Untangling Structure KNOT #074

Silo Syndrome

Each defends its allocation. Each optimises its metrics. Each celebrates its victories. None of them share credit, resources, or even information without a formal request.

The loveless keep everything for themselves. The loving give even their bones. Valluvar contrasts hoarding with generosity. Your departments chose hoarding. The blueprint says collaboration. The budgets say walls. Your teams work in separate financial universes. Engineering has one budget. Marketing has another. Product has a third. Customer success has a fourth. Each defends its allocation. Each optimises its metrics. Each celebrates its victories. None of them share credit, resources, or even information without a formal request.

Sports Direct under Mike Ashley was hierarchy as pathology. I found the 2016 parliamentary inquiry testimony. Warehouse workers at Shirebrook were subjected to body searches at the end of every shift, unpaid. The searches took so long that effective pay dropped below minimum wage. Workers were penalized for being ill. One employee gave birth in a warehouse toilet because she feared losing her job for taking sick leave. The hierarchy wasn’t dysfunctional. It was functioning exactly as designed: total control, zero dignity, maximum extraction.

Silos store grain. They don’t mix it. In agriculture, grain silos are designed for separation: wheat in one, corn in another, barley in a third. The design prevents contamination. Each grain maintains its purity. Organizational silos work identically: each department maintains its operational purity. Finance thinks like finance. Engineering thinks like engineering. Marketing thinks like marketing. The separation prevents ‘contamination,’ the messy cross-pollination of perspectives that produces innovation. Each silo is efficient. The farm between them is empty.
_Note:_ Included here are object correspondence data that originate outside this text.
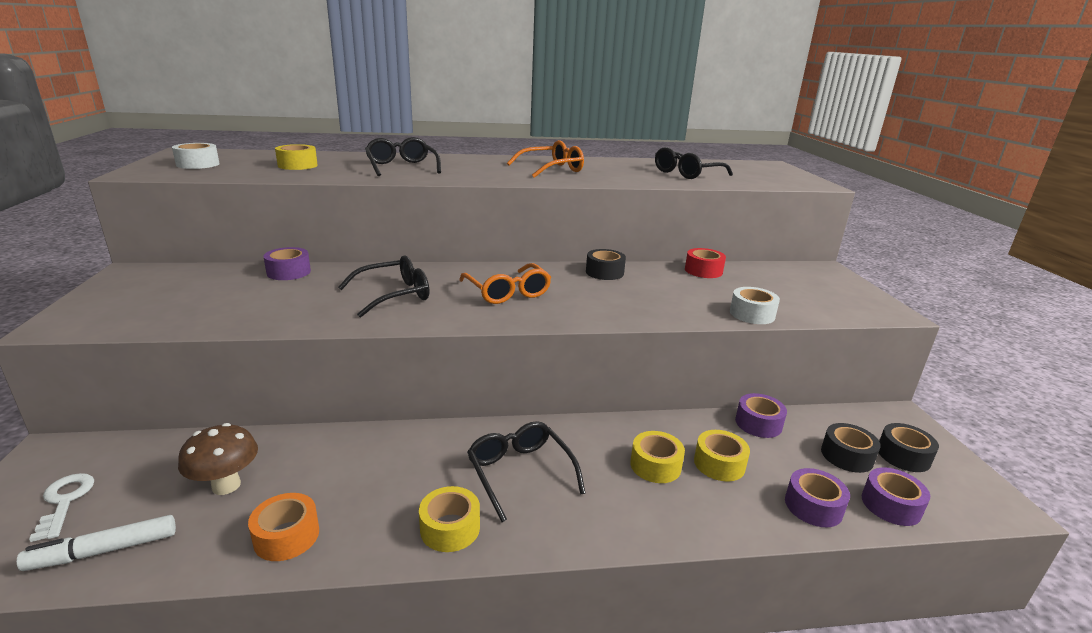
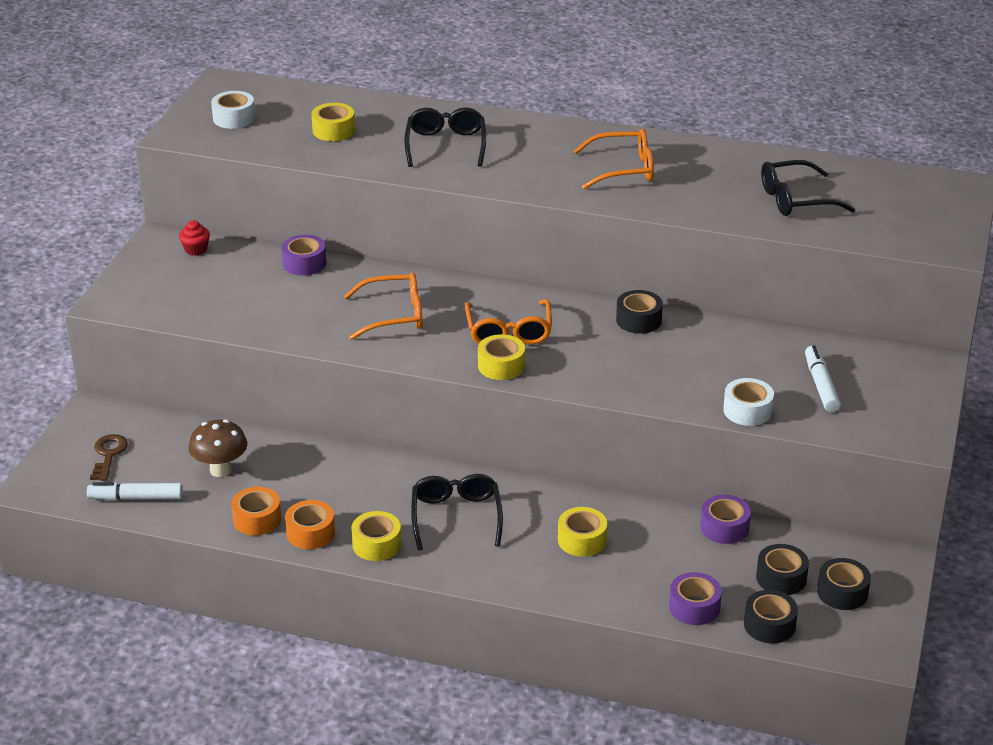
camera: 25 degrees right, 10 degrees up
white key [29,473,94,542] -> brown key [90,434,128,481]
black glasses [338,255,429,318] -> orange glasses [344,272,422,340]
red tape [685,248,726,278] -> none
yellow tape [694,430,750,481] -> yellow tape moved to [478,334,525,380]
purple tape [862,467,930,526] -> black tape [744,590,798,643]
none -> red cupcake [179,220,210,256]
none -> orange tape [285,500,335,549]
none -> white marker [805,345,841,412]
Walk from one department to the next this week. Ask a simple question: ‘What do you need from us that you’re not getting?’ The answer is the wall. Every wall has a door. You just have to knock.

That sealed boundary has a name. Silo Syndrome. And once you see it, you can’t unsee it.

Untie The Knot

Uproot

Silos formed because budgets, metrics, and incentives were departmental. Each team optimised for its own success. Cross-functional collaboration had no budget line, no metric, and no reward.

Navigate

At least one KPI per team measures cross-functional outcome. Collaboration is budgeted. Credit is shared.

Tool

CORE / Legacy: the framework that measures what one team gives to another, not just what it produces for itself. Legacy makes cross-functional contribution visible.

Implement

Walk to another department and ask: what do you need from us that you’re not getting? The answer is the wall that needs a door.

Emerge

When collaboration is rewarded, silos dissolve naturally, information flows across boundaries, and the organisation starts optimizing for the customer instead of the org chart.